__Required action__: In the listing below, locate the lines that hold "labels" and copy them.

__Data to process__:
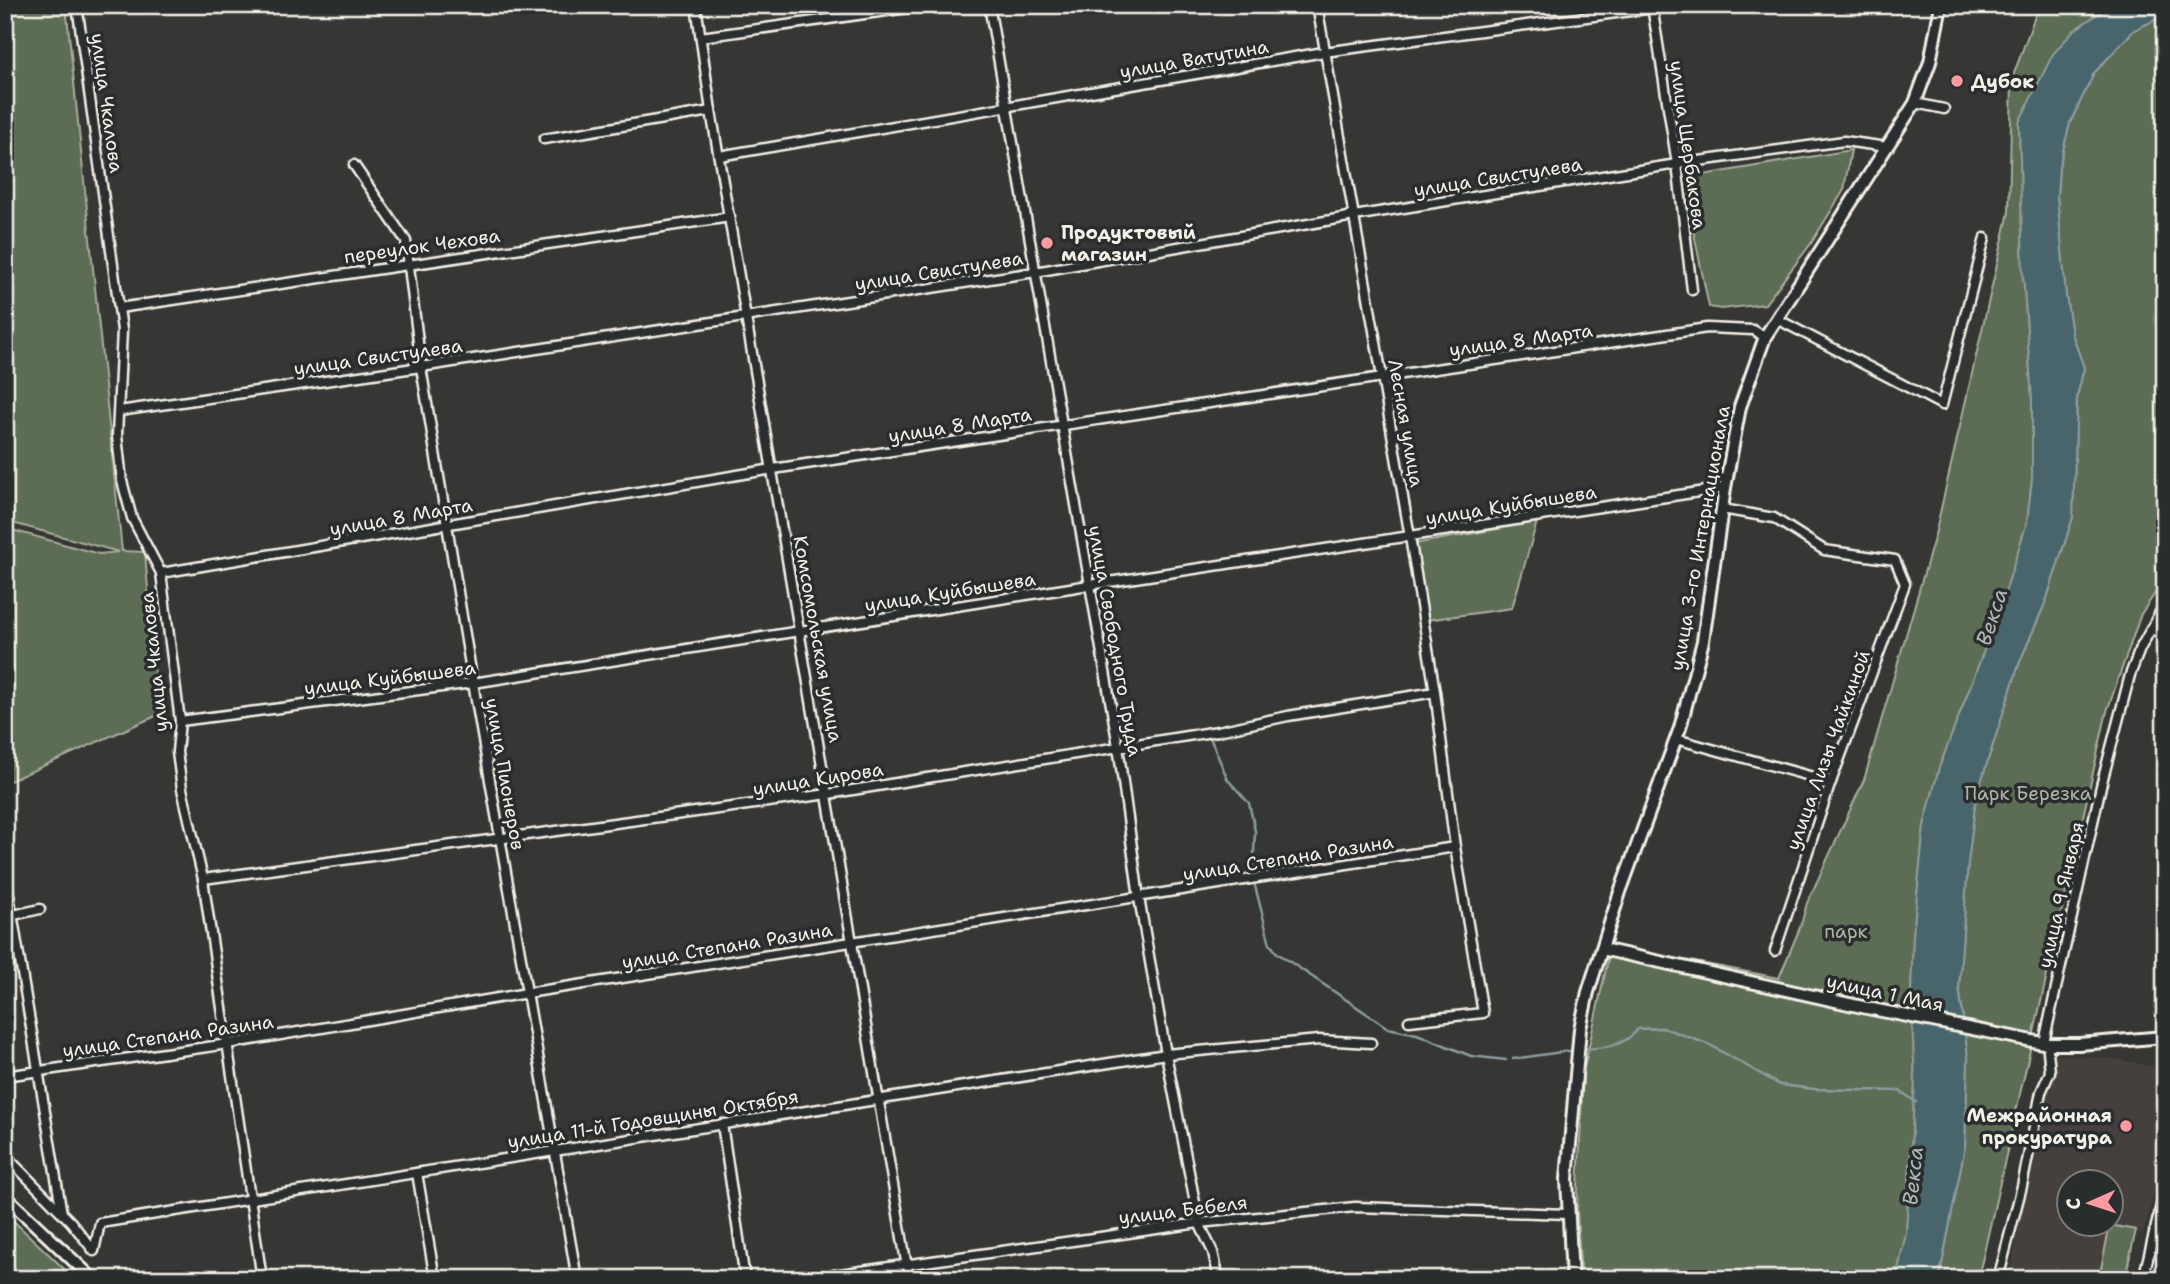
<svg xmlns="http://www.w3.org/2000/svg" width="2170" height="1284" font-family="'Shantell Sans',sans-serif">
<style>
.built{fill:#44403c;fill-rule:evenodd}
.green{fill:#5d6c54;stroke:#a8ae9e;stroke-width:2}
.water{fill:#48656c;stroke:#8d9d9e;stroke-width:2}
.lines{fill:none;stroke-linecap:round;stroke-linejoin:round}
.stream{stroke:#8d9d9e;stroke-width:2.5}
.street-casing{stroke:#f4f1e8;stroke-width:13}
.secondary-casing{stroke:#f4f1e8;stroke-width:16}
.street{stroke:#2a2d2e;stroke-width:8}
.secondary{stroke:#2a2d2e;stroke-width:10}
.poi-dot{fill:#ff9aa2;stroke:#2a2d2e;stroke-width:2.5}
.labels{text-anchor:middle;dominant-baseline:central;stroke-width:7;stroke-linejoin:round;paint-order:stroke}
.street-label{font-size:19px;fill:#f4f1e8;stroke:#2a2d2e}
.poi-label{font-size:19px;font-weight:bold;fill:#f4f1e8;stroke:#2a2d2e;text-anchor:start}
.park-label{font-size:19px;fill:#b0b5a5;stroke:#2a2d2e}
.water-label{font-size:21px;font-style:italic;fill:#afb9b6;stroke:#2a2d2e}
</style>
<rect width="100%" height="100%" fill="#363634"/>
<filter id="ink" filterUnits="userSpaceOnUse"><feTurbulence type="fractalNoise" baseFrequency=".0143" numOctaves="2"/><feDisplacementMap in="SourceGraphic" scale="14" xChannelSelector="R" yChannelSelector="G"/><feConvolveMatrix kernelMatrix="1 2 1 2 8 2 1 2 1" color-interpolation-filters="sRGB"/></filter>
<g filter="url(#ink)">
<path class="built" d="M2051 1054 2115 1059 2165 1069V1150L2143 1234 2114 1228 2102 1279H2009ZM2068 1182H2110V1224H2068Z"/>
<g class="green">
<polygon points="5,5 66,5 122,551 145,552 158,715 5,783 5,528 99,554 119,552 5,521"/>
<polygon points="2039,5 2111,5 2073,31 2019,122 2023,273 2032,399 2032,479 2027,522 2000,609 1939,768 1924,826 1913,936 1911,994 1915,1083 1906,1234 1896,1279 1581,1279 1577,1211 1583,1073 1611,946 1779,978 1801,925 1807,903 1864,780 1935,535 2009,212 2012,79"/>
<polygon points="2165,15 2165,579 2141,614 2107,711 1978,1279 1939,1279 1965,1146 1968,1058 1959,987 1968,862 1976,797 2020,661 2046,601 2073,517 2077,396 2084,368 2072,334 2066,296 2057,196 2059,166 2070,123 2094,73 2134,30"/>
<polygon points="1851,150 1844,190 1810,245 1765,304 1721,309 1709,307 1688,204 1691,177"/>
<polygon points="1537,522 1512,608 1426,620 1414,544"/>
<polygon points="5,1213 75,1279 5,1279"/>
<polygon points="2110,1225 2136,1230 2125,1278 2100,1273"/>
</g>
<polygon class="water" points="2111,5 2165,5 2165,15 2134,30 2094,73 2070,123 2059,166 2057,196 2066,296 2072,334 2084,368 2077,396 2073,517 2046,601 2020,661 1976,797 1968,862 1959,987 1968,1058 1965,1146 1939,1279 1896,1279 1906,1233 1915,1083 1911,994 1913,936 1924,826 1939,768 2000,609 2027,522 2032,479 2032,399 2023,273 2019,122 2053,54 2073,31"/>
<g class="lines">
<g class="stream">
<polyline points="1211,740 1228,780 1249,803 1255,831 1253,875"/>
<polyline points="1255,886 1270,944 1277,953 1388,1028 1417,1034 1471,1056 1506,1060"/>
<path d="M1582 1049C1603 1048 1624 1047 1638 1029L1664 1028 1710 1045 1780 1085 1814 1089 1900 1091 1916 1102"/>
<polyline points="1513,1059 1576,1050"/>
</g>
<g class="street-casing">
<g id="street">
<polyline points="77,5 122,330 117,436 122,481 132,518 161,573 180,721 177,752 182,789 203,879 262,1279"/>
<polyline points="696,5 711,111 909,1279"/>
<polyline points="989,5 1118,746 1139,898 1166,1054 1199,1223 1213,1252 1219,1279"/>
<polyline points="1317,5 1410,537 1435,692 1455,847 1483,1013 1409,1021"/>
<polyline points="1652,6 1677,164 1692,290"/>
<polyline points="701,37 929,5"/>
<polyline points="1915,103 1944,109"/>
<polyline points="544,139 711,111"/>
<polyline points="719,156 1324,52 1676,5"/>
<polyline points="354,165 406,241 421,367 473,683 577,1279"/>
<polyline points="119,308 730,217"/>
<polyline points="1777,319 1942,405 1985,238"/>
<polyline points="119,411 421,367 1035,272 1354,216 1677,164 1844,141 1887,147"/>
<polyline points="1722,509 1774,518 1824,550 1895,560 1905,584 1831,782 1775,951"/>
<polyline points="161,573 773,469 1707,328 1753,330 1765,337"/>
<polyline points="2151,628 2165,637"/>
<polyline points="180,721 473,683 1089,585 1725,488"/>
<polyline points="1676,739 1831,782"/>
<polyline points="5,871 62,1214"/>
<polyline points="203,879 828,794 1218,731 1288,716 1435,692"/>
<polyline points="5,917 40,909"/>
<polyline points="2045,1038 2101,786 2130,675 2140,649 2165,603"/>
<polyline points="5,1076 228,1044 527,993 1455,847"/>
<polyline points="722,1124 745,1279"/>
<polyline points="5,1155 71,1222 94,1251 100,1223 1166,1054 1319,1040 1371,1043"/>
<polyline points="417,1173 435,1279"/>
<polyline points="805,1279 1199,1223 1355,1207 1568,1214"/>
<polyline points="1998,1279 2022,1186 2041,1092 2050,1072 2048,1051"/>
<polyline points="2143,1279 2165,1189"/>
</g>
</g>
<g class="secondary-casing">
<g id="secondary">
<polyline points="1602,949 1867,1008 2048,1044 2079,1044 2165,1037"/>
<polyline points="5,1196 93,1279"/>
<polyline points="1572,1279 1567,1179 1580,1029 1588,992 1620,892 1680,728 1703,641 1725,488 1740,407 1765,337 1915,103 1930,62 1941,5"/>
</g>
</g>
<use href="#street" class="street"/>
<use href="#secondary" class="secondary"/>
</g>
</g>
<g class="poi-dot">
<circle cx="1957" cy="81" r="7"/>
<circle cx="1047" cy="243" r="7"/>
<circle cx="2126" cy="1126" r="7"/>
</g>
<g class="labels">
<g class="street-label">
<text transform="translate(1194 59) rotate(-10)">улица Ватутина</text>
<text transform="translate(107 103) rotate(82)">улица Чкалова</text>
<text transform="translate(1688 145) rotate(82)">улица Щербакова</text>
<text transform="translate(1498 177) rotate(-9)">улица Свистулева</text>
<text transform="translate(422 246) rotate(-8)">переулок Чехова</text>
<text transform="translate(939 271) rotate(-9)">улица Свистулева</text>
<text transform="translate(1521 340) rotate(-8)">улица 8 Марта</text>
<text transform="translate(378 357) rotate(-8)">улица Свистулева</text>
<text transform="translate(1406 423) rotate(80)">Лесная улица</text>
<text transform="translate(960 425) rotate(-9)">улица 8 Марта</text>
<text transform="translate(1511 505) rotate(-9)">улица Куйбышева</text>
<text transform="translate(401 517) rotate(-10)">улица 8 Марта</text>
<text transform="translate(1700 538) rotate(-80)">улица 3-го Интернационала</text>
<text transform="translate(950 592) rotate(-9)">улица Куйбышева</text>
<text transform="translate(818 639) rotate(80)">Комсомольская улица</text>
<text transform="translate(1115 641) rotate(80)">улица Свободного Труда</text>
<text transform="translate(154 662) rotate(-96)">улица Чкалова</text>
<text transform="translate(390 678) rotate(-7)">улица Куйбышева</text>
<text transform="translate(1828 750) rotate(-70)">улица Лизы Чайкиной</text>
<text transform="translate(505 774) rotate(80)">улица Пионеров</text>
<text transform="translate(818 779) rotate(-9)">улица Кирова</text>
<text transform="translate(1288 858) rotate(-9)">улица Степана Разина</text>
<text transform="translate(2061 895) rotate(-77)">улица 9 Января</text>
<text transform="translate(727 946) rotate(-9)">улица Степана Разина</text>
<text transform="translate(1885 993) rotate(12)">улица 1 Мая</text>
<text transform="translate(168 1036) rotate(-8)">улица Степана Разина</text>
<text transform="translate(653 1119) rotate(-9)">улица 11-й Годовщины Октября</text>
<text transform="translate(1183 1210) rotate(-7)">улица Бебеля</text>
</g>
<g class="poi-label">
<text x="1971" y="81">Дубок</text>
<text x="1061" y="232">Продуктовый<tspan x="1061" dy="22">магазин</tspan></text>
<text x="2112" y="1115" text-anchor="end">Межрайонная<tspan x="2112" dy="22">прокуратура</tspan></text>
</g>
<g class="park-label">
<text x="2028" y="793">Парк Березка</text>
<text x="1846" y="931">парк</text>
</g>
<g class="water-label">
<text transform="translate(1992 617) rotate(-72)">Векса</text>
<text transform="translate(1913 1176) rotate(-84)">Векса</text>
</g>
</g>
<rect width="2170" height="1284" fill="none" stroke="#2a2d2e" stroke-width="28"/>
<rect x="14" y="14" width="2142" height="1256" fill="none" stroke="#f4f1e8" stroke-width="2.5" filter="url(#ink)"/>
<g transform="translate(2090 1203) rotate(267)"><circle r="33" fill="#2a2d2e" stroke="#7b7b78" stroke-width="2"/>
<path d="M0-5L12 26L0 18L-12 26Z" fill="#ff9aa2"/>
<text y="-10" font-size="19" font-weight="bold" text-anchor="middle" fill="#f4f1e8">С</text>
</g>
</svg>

__Task response__:
.labels{text-anchor:middle;dominant-baseline:central;stroke-width:7;stroke-linejoin:round;paint-order:stroke}
<g class="labels">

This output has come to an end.